Made-to-Measure models of the Galactic Box/Peanut bulge: stellar and total mass in the bulge region

TL;DR

This study constructs detailed dynamical models of the Milky Way's Box/Peanut bulge, accurately measuring its mass, stellar content, and kinematic properties, revealing insights into its structure, dark matter content, and rotation speed.

Contribution

It provides the first precise measurement of the bulge's total and stellar mass, and constrains the dark matter fraction, IMF, and pattern speed using Made-to-Measure modeling with new observational data.

Findings

Total bulge mass is 1.84 ± 0.07 × 10^10 Msun.

Stellar mass varies between 1.25-1.6 × 10^10 Msun depending on dark matter.

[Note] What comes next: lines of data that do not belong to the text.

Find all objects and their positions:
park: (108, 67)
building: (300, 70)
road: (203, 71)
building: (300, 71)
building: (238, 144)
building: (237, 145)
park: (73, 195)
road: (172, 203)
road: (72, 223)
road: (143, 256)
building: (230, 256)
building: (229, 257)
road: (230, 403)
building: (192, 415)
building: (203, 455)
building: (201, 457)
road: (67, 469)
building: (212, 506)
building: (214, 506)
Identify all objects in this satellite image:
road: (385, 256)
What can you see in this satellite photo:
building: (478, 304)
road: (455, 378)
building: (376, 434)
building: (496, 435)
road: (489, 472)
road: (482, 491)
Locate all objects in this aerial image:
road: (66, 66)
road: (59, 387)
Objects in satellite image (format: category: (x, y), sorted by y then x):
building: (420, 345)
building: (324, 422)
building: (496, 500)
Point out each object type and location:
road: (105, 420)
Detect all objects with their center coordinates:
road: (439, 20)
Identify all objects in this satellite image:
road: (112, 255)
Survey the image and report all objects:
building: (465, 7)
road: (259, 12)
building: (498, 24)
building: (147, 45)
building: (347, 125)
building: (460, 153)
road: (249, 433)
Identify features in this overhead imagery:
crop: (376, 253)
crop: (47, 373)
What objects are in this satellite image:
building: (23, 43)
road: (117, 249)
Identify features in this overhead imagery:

Pattern speed of the bulge is 25-30 km/s/kpc, indicating slow rotation.

Abstract

We construct dynamical models of the Milky Way's Box/Peanut (B/P) bulge, using the recently measured 3D density of Red Clump Giants (RCGs) as well as kinematic data from the BRAVA survey. We match these data using the NMAGIC Made-to-Measure method, starting with N-body models for barred discs in different dark matter haloes. We determine the total mass in the bulge volume of the RCGs measurement (+-2.2 x +- 1.4 x +- 1.2 kpc) with unprecedented accuracy and robustness to be 1.84 +- 0.07 x10^10 Msun. The stellar mass in this volume varies between 1.25-1.6 x10^10 Msun, depending on the amount of dark matter in the bulge. We evaluate the mass-to-light and mass-to-clump ratios in the bulge and compare them to theoretical predictions from population synthesis models. We find a mass-to-light ratio in the K-band in the range 0.8-1.1. The models are consistent with a Kroupa or Chabrier IMF, but a Salpeter IMF is ruled out for stellar ages of 10 Gyr. To match predictions from the Zoccali IMF derived from the bulge stellar luminosity function requires about 40% or 0.7 x10^10 Msun dark matter in the bulge region. The BRAVA data together with the RCGs 3D density imply a low pattern speed for the Galactic B/P bulge of 25-30 km.s-1.kpc-1. This would place the Galaxy among the slow rotators (R >= 1.5). Finally, we show that the Milky Way's B/P bulge has an off-centred X structure, and that the stellar mass involved in the peanut shape accounts for at least 20% of the stellar mass of the bulge, significantly larger than previously thought.